Periskop.id - Komisi Pemberantasan Korupsi (KPK) melakukan ekspose atau gelar perkara pengembangan kasus korupsi di lingkungan Direktorat Jenderal Perkeretaapian (DJKA) Kementerian Perhubungan wilayah Medan. Langkah ini diambil guna menindaklanjuti fakta persidangan terkait dugaan penerimaan fee sebesar Rp3,5 miliar oleh mantan Ketua Umum HIPMI, Akbar Himawan Buchari.
Plt Direktur Penyidikan KPK Achmad Taufik Husein menjelaskan, fakta-fakta yang terungkap dalam persidangan kasus DJKA Medan telah ditelaah oleh Tim Jaksa Penuntut Umum (JPU) dan dilaporkan kepada Pimpinan KPK.
“Ini kami laporkan bahwa beberapa waktu yang lalu sudah ada proses ekspose atau gelar perkara pengembangan penuntutan... Ini ada lambat tut yang kemudian sudah dilakukan gelar dan ekspose,” kata Taufik di Gedung KPK, Senin (3/8).
Taufik mengungkapkan, forum ekspose tersebut telah menghasilkan sejumlah keputusan internal. Lembaga antirasuah kini sedang menyiapkan kelengkapan administrasi sebelum menerbitkan surat perintah penyidikan (sprindik) baru.
“Kita belum bisa menyampaikan karena di forum ekspose sudah ada keputusan-keputusan, tinggal nanti mungkin akan keluar surat perintah penyidikan, dan update-nya akan kami sampaikan ketika administrasinya sudah selesai,” jelas Taufik.
Taufik menegaskan, KPK berkomitmen menelusuri setiap petunjuk hukum dan fakta persidangan yang dinilai majelis hakim dapat menjadi pintu masuk pengembangan perkara tindak pidana korupsi tersebut.
“Update yang bisa kami sampaikan adalah bahwa sudah ada laporan dan sudah ada gelar atau ekspose perkara terkait pengembangan di persidangan DJKA Medan,” ungkap Taufik.
Sebelumnya, kasus tersebut bermula dari operasi tangkap tangan (OTT) KPK pada 11 April 2023 di Balai Teknik Perkeretaapian Kelas I Wilayah Jawa Bagian Tengah DJKA Kemenhub.
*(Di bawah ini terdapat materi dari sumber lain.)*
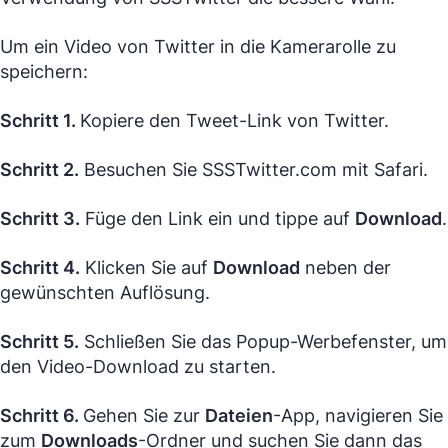
Um ein Video von Twitter in die Kamerarolle zu
speichern:
Schritt 1.
Kopiere den Tweet-Link von Twitter.
Schritt 2.
Besuchen Sie SSSTwitter.com mit Safari.
Schritt 3.
Füge den Link ein und tippe auf
Download
.
Schritt 4.
Klicken Sie auf
Download
neben der
gewünschten Auflösung.
Schritt 5.
Schließen Sie das Popup-Werbefenster, um
den Video-Download zu starten.
Schritt 6.
Gehen Sie zur
Dateien
-App, navigieren Sie
zum
Downloads
-Ordner und suchen Sie dann das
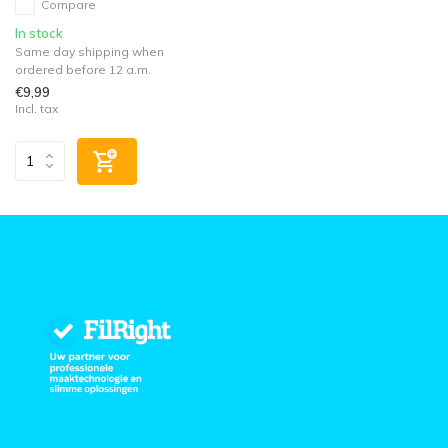
Compare
In stock
Same day shipping when
ordered before 12 a.m.
€9,99
Incl. tax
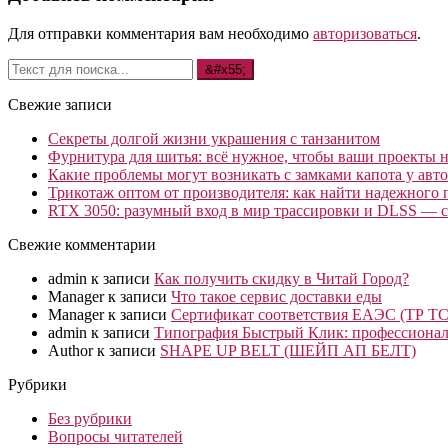
Для отправки комментария вам необходимо
авторизоваться
.
Свежие записи
Секреты долгой жизни украшения с танзанитом
Фурнитура для шитья: всё нужное, чтобы ваши проекты не
Какие проблемы могут возникать с замками капота у авто
Трикотаж оптом от производителя: как найти надежного 
RTX 3050: разумный вход в мир трассировки и DLSS — с
Свежие комментарии
admin
к записи
Как получить скидку в Читай Город?
Manager
к записи
Что такое сервис доставки еды
Manager
к записи
Сертификат соответствия ЕАЭС (ТР ТС
admin
к записи
Типография Быстрый Клик: профессионал
Author
к записи
SHAPE UP BELT (ШЕЙП АП БЕЛТ)
Рубрики
Без рубрики
Вопросы читателей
Saat ini, BTP Kelas I Wilayah Jawa Bagian Tengah telah berganti nama menjadi BTP Kelas I Semarang.
Dari kasus ini, sampai 15 Desember 2025, KPK telah menetapkan dan menahan sebanyak 21 tersangka. Salah satu tersangka tersebut adalah Bupati Pati nonaktif Sudewo. KPK juga telah menetapkan dua korporasi sebagai tersangka kasus tersebut.
Kasus dugaan tindak pidana korupsi tersebut terjadi pada proyek pembangunan jalur kereta api ganda Solo Balapan-Kadipiro-Kalioso, proyek pembangunan jalur kereta api di Makassar, Sulawesi Selatan, empat proyek konstruksi jalur kereta api dan dua proyek supervisi di Lampegan Cianjur, Jawa Barat, serta proyek perbaikan perlintasan sebidang Jawa-Sumatera.
Dalam proyek pembangunan dan pemeliharaan tersebut, diduga terjadi pengaturan pemenang pelaksana proyek melalui rekayasa sejak proses administrasi hingga penentuan pemenang tender.